Brief Description
The Brief Suicide Cognitions Scale (B-SCS) is one of four versions of the Suicide Cognitions Scale, each designed to measure thoughts and beliefs commonly experienced by individuals who have attempted suicide. The B-SCS is the shortest version, consisting of six items (e.g., "I am completely unworthy of love") that respondents rate on a 5-point scale, ranging from "strongly disagree" to "strongly agree." This concise format is particularly useful for quick screening, making it an efficient tool for identifying individuals who may be at increased risk for suicidal behavior. Despite its brevity, the B-SCS effectively captures key cognitive patterns associated with suicide risk, making it useful in both clinical and research settings.
Assessment Administration Type
Self-report
Number of questions
6
Age Range for Administration
18+
Recommended Frequency of Administration
Weekly or as clinically appropriate
Summary of Scoring and Interpretations
Scoring the B-SCS involves summing the responses to all six items, resulting in a total score that ranges from 6 to 30. Higher scores indicate a greater probability of suicidal behavior. While cutoff scores have been explored for other versions of the SCS, there is no cut off score for the B-SCS. It is strongly advised not to rely solely on these scores for clinical decision-making. The predictive utility of suicide risk screening tools is limited, and suicide risk is influenced by a variety of factors. Therefore, B-SCS scores should be used alongside other data points in a comprehensive suicide risk assessment. Additionally, clinicians can use individual item responses to gain deeper insights into a respondent’s beliefs and cognitive patterns, helping to tailor interventions more effectively.
Blueprint Adjustments
N/A
Clinical Considerations
Estimated time for completion: 2-3 minutes
There are multiple versions of this measure, including the SCS-R, which is also on Blueprint. Here are a few things to keep in mind when deciding which measure to administer:
The B-SCS offers the highest efficiency for screening purposes due to its brevity, while the SCS-R may be more suitable for more in-depth assessments and measurement of suicide risk, such as therapy outcome monitoring or research studies.

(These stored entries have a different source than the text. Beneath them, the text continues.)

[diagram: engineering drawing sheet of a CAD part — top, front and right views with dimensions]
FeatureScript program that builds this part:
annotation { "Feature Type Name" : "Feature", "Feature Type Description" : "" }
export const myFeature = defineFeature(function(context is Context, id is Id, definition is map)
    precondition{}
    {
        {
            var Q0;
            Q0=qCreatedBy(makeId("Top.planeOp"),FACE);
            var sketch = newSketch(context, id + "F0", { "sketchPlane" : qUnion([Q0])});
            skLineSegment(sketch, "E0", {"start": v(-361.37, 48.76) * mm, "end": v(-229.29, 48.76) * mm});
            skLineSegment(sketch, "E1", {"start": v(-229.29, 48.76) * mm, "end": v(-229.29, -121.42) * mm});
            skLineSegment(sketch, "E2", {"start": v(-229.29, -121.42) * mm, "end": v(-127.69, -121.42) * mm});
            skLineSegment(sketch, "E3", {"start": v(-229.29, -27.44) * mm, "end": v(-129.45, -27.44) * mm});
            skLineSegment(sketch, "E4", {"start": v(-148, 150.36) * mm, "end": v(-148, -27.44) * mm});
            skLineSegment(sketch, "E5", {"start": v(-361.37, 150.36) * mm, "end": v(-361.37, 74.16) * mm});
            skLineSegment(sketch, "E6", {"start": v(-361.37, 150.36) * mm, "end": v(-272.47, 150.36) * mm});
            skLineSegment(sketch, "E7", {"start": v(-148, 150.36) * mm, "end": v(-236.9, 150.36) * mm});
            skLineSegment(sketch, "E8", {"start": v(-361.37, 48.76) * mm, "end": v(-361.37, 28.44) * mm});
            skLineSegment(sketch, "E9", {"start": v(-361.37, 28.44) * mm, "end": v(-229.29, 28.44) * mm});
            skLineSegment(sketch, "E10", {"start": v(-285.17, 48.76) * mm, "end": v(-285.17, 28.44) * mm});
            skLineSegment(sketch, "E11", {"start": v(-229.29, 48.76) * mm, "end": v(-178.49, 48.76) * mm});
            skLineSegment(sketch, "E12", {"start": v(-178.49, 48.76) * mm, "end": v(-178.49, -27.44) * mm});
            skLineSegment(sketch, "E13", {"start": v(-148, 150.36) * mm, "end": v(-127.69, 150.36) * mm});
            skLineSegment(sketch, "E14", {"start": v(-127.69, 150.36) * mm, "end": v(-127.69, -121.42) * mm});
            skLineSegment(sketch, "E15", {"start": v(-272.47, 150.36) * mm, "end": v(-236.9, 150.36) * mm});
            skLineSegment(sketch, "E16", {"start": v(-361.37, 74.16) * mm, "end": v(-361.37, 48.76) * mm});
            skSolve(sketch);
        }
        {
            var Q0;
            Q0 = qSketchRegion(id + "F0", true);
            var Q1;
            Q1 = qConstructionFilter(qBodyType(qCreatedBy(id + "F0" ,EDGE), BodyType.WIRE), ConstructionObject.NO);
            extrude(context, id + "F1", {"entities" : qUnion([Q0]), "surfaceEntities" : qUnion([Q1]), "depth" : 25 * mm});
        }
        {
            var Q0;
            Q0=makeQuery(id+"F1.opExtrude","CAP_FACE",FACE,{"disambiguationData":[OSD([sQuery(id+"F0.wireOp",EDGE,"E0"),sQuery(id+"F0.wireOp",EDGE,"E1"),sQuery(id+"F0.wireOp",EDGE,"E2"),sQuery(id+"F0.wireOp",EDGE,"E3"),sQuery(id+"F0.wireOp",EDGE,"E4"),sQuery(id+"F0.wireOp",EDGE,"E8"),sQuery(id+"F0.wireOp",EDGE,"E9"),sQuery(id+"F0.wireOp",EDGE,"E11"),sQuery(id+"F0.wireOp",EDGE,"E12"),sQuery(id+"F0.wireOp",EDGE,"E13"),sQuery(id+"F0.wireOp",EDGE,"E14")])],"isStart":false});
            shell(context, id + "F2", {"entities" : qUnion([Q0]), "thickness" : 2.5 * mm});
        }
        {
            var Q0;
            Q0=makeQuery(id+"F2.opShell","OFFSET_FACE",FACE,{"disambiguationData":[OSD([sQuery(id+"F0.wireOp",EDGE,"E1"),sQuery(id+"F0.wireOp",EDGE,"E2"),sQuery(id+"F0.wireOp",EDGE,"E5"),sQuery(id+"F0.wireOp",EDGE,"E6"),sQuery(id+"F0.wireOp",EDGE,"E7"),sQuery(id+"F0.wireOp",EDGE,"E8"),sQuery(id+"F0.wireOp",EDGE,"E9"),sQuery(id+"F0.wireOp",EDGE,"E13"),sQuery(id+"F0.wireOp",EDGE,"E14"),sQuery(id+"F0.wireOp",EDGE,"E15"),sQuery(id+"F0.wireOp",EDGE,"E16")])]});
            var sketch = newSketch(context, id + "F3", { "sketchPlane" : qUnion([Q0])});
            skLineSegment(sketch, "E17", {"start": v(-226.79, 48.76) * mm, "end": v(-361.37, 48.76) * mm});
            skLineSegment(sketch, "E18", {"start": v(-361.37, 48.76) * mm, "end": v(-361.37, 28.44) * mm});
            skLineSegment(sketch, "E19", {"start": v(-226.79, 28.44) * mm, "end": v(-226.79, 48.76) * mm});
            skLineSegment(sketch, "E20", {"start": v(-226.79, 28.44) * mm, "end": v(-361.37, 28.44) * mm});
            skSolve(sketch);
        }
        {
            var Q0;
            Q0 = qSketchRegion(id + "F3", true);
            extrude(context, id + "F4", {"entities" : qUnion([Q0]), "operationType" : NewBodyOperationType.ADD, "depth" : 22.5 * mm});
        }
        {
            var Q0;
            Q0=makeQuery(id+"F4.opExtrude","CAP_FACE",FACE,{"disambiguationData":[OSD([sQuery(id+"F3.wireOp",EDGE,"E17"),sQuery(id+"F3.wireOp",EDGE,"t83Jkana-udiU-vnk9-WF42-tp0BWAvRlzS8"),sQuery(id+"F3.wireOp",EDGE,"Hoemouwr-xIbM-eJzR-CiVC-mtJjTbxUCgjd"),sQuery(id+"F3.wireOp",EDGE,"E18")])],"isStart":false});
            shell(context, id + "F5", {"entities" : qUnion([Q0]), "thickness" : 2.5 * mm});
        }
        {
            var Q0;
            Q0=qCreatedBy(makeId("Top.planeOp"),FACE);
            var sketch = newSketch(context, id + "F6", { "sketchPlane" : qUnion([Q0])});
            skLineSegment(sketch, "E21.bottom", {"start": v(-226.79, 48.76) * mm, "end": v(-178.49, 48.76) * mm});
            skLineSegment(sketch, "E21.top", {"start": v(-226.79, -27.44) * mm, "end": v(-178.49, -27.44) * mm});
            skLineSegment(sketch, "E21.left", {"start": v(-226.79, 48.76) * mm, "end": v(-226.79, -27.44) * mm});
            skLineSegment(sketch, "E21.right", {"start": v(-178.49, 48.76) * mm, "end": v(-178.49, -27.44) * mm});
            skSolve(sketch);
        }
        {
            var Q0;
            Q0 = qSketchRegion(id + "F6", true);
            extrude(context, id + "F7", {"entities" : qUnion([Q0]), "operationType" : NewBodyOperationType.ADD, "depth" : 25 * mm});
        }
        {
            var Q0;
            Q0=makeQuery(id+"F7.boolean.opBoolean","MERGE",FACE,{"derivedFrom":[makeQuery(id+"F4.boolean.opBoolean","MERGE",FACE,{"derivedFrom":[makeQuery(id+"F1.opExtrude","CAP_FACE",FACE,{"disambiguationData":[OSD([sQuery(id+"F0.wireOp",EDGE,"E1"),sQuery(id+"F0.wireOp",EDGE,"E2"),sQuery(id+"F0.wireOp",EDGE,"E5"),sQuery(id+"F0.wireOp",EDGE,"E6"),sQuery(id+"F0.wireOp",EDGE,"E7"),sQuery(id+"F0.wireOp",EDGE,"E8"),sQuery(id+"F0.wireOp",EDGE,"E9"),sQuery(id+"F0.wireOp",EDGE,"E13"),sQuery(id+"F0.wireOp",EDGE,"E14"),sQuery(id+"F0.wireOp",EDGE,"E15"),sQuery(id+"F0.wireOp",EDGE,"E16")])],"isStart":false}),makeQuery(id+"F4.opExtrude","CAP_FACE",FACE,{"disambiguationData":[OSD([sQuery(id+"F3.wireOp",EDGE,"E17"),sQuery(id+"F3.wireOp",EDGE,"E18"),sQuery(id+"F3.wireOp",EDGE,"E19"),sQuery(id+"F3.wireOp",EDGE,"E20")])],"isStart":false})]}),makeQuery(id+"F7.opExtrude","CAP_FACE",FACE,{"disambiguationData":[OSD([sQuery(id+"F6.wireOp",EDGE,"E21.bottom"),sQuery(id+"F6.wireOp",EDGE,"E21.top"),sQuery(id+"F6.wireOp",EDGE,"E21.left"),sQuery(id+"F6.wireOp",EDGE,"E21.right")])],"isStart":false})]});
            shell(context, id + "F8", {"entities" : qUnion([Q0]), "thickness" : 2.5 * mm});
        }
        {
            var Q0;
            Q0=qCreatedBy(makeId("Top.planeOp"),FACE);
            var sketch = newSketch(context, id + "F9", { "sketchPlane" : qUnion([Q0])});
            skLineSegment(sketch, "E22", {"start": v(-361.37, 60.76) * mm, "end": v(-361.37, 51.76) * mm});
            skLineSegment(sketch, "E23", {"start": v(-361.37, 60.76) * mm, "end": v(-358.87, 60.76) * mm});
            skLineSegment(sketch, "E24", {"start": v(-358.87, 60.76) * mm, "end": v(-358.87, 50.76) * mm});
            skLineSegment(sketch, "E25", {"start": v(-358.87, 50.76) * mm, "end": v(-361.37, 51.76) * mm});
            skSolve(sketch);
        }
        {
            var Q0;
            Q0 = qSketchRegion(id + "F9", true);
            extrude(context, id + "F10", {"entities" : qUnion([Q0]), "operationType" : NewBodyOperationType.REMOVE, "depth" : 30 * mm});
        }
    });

The B-SCS includes the word "suicide" on the measure, whereas the SCS-R omits it in order to be less obvious when measuring suicide risk. Clinical judgment should be used when considering which measure to use, especially when working in populations or settings that include a high level of stigma or sensitivity to the word "suicide."
The original Suicide Cognitions Scale measure has been validated with an adolescent population; however, this brief version has not yet been validated with a younger population It is reasonable to assume this measure would be appropriate to use with adolescents if clinically indicated.
The measure’s authors strongly recommended that clinical decision-making not rely solely on the measures scores. The predictive utility of suicide risk screening and assessment scales is limited, and suicide risk states are highly variable.